REVIEW: Jesse Malin - The Heat
Jesse Malin
The Heat
[2004, Artemis Records]
Der Herbst geht langsam in den Winter über. Wenn die letzten Blätter fallen, jeder Tag kürzer und die Kälte klirrender wird, dann brauch ich neben Luft und Liebe vor allem auch Wärme. Das wohlige Kribbeln, das durch meine klammen Finger fährt, wenn sie sich um eine Tasse heissen Kaffee klammern, die kindliche Begeisterung, die sich in mein Herzen schleicht, wenn ich die ersten Schneeflocken tanzen sehe, oder das ungreifbar schöne Bild von Schwaden kondensierten Atems, die über das Gesicht meines Mädchens huschen wenn wir uns draussen küssen; Es sind Momente wie diese, die aus kalten Wintertagen Momente für die Ewigkeit machen.
Musikalisch bewirkt der Winter bei mir einen starken Drang nach Seelenbalsam. Süsse Melancholie statt Rock'N'Roll, so lautet meine Devise.
Eine Platte, welche den perfekten Soundtrack für meine momentane Gefühlsstimmung liefert, ist "The Heat" von Jesse Malin. Der aus New York stammende Singer/Songwriter, der sich früher als Sänger der legendären Punkband "D Generation" verdingte, hat mit seinem zweiten regulären Album ein schlicht wunderbares Werk geschaffen. "The Heat" ist Pop/Folk/Rock, der nicht nur gefällt, sondern berührt.
Einzuordnen unter: Wunderbar melancholischer Pop/Folk/Rock mit Tiefgang.

(Daten zur Schätzung der intrinsischen Matrix)
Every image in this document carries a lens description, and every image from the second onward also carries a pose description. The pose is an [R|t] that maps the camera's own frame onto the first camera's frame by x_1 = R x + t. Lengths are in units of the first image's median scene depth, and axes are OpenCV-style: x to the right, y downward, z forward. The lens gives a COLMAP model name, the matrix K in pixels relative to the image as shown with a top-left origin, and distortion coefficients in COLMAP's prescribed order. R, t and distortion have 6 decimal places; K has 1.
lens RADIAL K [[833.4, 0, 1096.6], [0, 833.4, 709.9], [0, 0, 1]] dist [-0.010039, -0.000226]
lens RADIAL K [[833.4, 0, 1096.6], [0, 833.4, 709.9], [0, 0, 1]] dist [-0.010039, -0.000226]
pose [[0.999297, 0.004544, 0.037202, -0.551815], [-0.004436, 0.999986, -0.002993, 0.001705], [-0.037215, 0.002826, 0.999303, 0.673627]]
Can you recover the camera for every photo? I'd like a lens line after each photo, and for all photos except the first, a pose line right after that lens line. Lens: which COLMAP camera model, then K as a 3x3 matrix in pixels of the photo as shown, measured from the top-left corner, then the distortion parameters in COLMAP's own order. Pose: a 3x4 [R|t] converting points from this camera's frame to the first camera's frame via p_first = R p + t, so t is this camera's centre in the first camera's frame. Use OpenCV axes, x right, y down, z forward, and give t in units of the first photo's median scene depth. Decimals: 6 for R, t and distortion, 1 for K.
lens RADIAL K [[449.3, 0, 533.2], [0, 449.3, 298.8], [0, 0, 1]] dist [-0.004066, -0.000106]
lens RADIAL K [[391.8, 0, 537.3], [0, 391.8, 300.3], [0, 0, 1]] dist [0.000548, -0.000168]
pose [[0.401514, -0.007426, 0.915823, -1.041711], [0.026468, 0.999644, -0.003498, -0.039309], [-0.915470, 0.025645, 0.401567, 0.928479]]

■ **AUFGABE**
Als Sänger welcher Punkband war Jesse Malin laut der Rezension früher tätig?

■ **LÖSUNG DER AUFGABE**
Als Sänger der Punkband "D Generation".